> Provided records

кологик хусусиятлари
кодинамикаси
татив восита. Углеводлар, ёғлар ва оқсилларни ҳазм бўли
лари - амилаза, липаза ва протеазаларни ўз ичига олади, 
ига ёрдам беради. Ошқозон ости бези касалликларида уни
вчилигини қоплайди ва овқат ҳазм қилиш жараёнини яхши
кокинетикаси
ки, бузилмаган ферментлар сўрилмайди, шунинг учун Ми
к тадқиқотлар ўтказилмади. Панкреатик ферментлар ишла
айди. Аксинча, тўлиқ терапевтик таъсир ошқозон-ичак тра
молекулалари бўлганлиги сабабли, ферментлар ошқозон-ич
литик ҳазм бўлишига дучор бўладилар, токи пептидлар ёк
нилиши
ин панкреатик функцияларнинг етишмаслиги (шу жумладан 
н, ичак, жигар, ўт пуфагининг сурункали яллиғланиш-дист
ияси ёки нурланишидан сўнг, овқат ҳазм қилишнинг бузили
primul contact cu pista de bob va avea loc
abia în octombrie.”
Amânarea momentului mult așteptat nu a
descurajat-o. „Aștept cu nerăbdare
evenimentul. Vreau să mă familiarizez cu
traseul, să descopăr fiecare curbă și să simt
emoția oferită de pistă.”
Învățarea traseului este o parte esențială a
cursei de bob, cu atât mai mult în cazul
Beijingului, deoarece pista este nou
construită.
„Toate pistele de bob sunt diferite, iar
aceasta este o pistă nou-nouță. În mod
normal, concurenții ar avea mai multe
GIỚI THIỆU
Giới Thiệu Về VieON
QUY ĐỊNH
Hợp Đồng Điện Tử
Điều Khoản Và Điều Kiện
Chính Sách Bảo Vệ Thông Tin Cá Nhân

> Directions for this task
Set down the whole listing again. Keep every word as it is.

> Written reply
кологик хусусиятлари
кодинамикаси
татив восита. Углеводлар, ёғлар ва оқсилларни ҳазм бўли
лари - амилаза, липаза ва протеазаларни ўз ичига олади, 
ига ёрдам беради. Ошқозон ости бези касалликларида уни
вчилигини қоплайди ва овқат ҳазм қилиш жараёнини яхши
кокинетикаси
ки, бузилмаган ферментлар сўрилмайди, шунинг учун Ми
к тадқиқотлар ўтказилмади. Панкреатик ферментлар ишла
айди. Аксинча, тўлиқ терапевтик таъсир ошқозон-ичак тра
молекулалари бўлганлиги сабабли, ферментлар ошқозон-ич
литик ҳазм бўлишига дучор бўладилар, токи пептидлар ёк
нилиши
ин панкреатик функцияларнинг етишмаслиги (шу жумладан 
н, ичак, жигар, ўт пуфагининг сурункали яллиғланиш-дист
ияси ёки нурланишидан сўнг, овқат ҳазм қилишнинг бузили
primul contact cu pista de bob va avea loc
abia în octombrie.”
Amânarea momentului mult așteptat nu a
descurajat-o. „Aștept cu nerăbdare
evenimentul. Vreau să mă familiarizez cu
traseul, să descopăr fiecare curbă și să simt
emoția oferită de pistă.”
Învățarea traseului este o parte esențială a
cursei de bob, cu atât mai mult în cazul
Beijingului, deoarece pista este nou
construită.
„Toate pistele de bob sunt diferite, iar
aceasta este o pistă nou-nouță. În mod
normal, concurenții ar avea mai multe
GIỚI THIỆU
Giới Thiệu Về VieON
QUY ĐỊNH
Hợp Đồng Điện Tử
Điều Khoản Và Điều Kiện
Chính Sách Bảo Vệ Thông Tin Cá Nhân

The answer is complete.